Confluence and Jira - Degraded Editing, Commenting and Media Experience in APSE1
Incident Report for Jira Software
Postmortem

SUMMARY

On May 21, 2021, between 06:07 - 06:40 UTC, customers of Confluence Cloud, Jira Software, Jira Service Management and Jira Work Management in the Asia Pacific South East region experienced slow performance and/or a complete loss of service. The event was triggered by an unintended reduction in capacity of a network proxy service used to process requests for these Atlassian cloud products. Capacity was reduced for customers in Asia Pacific South East region only.  The incident was detected within 3 minutes by automated monitoring systems and mitigated by increasing proxy service capacity to a level sufficient to handle the traffic volume. During this scale-up period, customer traffic was also redirected to other regions to expedite return of service. The total time to resolution was approximately 33 minutes.

IMPACT

The overall impact was on May 21, 2021, between 06:07 AM UTC and 06:40 AM UTC, on Confluence Cloud, Jira Software, Jira Service Management and Jira Work Management products. The incident caused service disruption to Asia Pacific South East customers only, where they attempted to reach their service and the request was handled by the network proxy, which was under-provisioned and unable to suitably scale to handle all customers requests successfully.  Atlassian customers would have seen specific impact as follows:

Confluence Cloud:

Confluence Cloud customers encountered impact to actions including: creating, viewing, editing, commenting on pages. At its peak, the most affected action was editing, where up to 18% of user requests failed. Once the incident was resolved, all actions returned to normal. 

Jira:

Jira customers' usage is represented through "issue" usage.  We observed impact to the throughput of issues - initially a 40% reduction on typical volumes - and subsequently, a recovery of request volumes, where up to 2.5% user requests failed. Those impacts were observed as either gateway errors or in-app failure notifications by customers of Jira Service Management, Jira Work Management and Jira Software for the duration of the incident.

Proxy Service:

Atlassian service handling the proxy of requests from customers encountered a 12% failure rate on requests, compared with traffic globally.  The impact for the service was localised to Asia Pacific.  Subsequently, the proxy service saw a 30% reduction in traffic in the absence of follow-up requests to the proxy that would have occurred in normal operation.

ROOT CAUSE

The issue was caused by an automated system maintenance operation that performed a service redeploy, but with incorrect capacity parameters. Normally, the system would provision new proxy instances equal in number to the existing cohort so that load can be transitioned cleanly to updated instances without disrupting customer connectivity. On this occasion, the new proxy cluster entered service with only one third of the instances available to handle requests. With so few nodes available, application load saturated available system resources, particularly CPU. As a result, traffic was dropped and end-users experienced network timeouts or 500 errors.

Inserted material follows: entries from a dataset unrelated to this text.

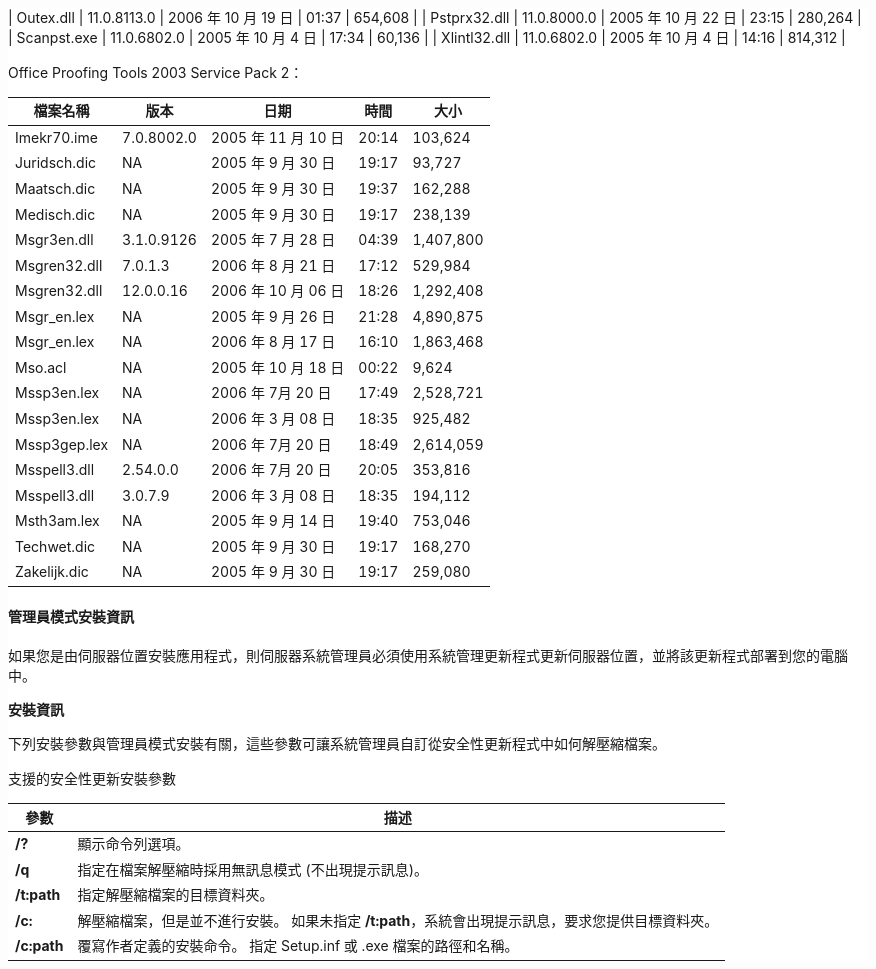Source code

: | Outex.dll    | 11.0.8113.0 | 2006 年 10 月 19 日 | 01:37 | 654,608   |
| Pstprx32.dll | 11.0.8000.0 | 2005 年 10 月 22 日 | 23:15 | 280,264   |
| Scanpst.exe  | 11.0.6802.0 | 2005 年 10 月 4 日  | 17:34 | 60,136    |
| Xlintl32.dll | 11.0.6802.0 | 2005 年 10 月 4 日  | 14:16 | 814,312   |

Office Proofing Tools 2003 Service Pack 2：

| 檔案名稱     | 版本       | 日期                | 時間  | 大小      |
|--------------|------------|---------------------|-------|-----------|
| Imekr70.ime  | 7.0.8002.0 | 2005 年 11 月 10 日 | 20:14 | 103,624   |
| Juridsch.dic | NA         | 2005 年 9 月 30 日  | 19:17 | 93,727    |
| Maatsch.dic  | NA         | 2005 年 9 月 30 日  | 19:37 | 162,288   |
| Medisch.dic  | NA         | 2005 年 9 月 30 日  | 19:17 | 238,139   |
| Msgr3en.dll  | 3.1.0.9126 | 2005 年 7 月 28 日  | 04:39 | 1,407,800 |
| Msgren32.dll | 7.0.1.3    | 2006 年 8 月 21 日  | 17:12 | 529,984   |
| Msgren32.dll | 12.0.0.16  | 2006 年 10 月 06 日 | 18:26 | 1,292,408 |
| Msgr\_en.lex | NA         | 2005 年 9 月 26 日  | 21:28 | 4,890,875 |
| Msgr\_en.lex | NA         | 2006 年 8 月 17 日  | 16:10 | 1,863,468 |
| Mso.acl      | NA         | 2005 年 10 月 18 日 | 00:22 | 9,624     |
| Mssp3en.lex  | NA         | 2006 年 7月 20 日   | 17:49 | 2,528,721 |
| Mssp3en.lex  | NA         | 2006 年 3 月 08 日  | 18:35 | 925,482   |
| Mssp3gep.lex | NA         | 2006 年 7月 20 日   | 18:49 | 2,614,059 |
| Msspell3.dll | 2.54.0.0   | 2006 年 7月 20 日   | 20:05 | 353,816   |
| Msspell3.dll | 3.0.7.9    | 2006 年 3 月 08 日  | 18:35 | 194,112   |
| Msth3am.lex  | NA         | 2005 年 9 月 14 日  | 19:40 | 753,046   |
| Techwet.dic  | NA         | 2005 年 9 月 30 日  | 19:17 | 168,270   |
| Zakelijk.dic | NA         | 2005 年 9 月 30 日  | 19:17 | 259,080   |

#### 管理員模式安裝資訊

如果您是由伺服器位置安裝應用程式，則伺服器系統管理員必須使用系統管理更新程式更新伺服器位置，並將該更新程式部署到您的電腦中。

**安裝資訊**

下列安裝參數與管理員模式安裝有關，這些參數可讓系統管理員自訂從安全性更新程式中如何解壓縮檔案。

支援的安全性更新安裝參數

| 參數        | 描述                                                                                              |
|-------------|---------------------------------------------------------------------------------------------------|
| **/?**      | 顯示命令列選項。                                                                                  |
| **/q**      | 指定在檔案解壓縮時採用無訊息模式 (不出現提示訊息)。                                               |
| **/t:path** | 指定解壓縮檔案的目標資料夾。                                                                      |
| **/c:**     | 解壓縮檔案，但是並不進行安裝。 如果未指定 **/t:path**，系統會出現提示訊息，要求您提供目標資料夾。 |
| **/c:path** | 覆寫作者定義的安裝命令。 指定 Setup.inf 或 .exe 檔案的路徑和名稱。                                |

A pre-existing bug was discovered as the cause of this incident, and on inspection of our logs we discovered that these provisioning shortfalls had been occurring for other systems. In these previous instances the bug was masked either by a more gradual transition of traffic between old and new cohorts, by AWS auto-scaling, or because it happened during periods of low service request volume. 

REMEDIAL ACTIONS PLAN & NEXT STEPS

We know that outages are impactful to your productivity.   

We are prioritizing the following improvement actions to avoid the recurrence of a similar incident in the future:

  • We have revised the workflow used in automated redeployments to ensure consistency with the workflow available to service owners.
  • We are working to provide Atlassian services with an extended scaling policy option for application in an emergency.

We apologize to customers whose services were impacted during this incident; we are taking immediate steps to improve the platform’s performance and availability.

Thanks,

Atlassian Customer Support

Posted Jun 01, 2021 - 16:34 UTC

Resolved
Between 05:09 UTC to 05:29 UTC, customers experienced degraded editing and commenting for Confluence, Jira Work Management, Jira Service Management, Jira Software, and Jira Align. The issue has been resolved and the service is operating normally.
Posted May 21, 2021 - 06:01 UTC
Investigating
We are investigating reports of intermittent errors for some Confluence, Jira Work Management, Jira Service Management, Jira Software, and Jira Align Cloud customers. We will provide more details once we identify the root cause.
Posted May 21, 2021 - 05:40 UTC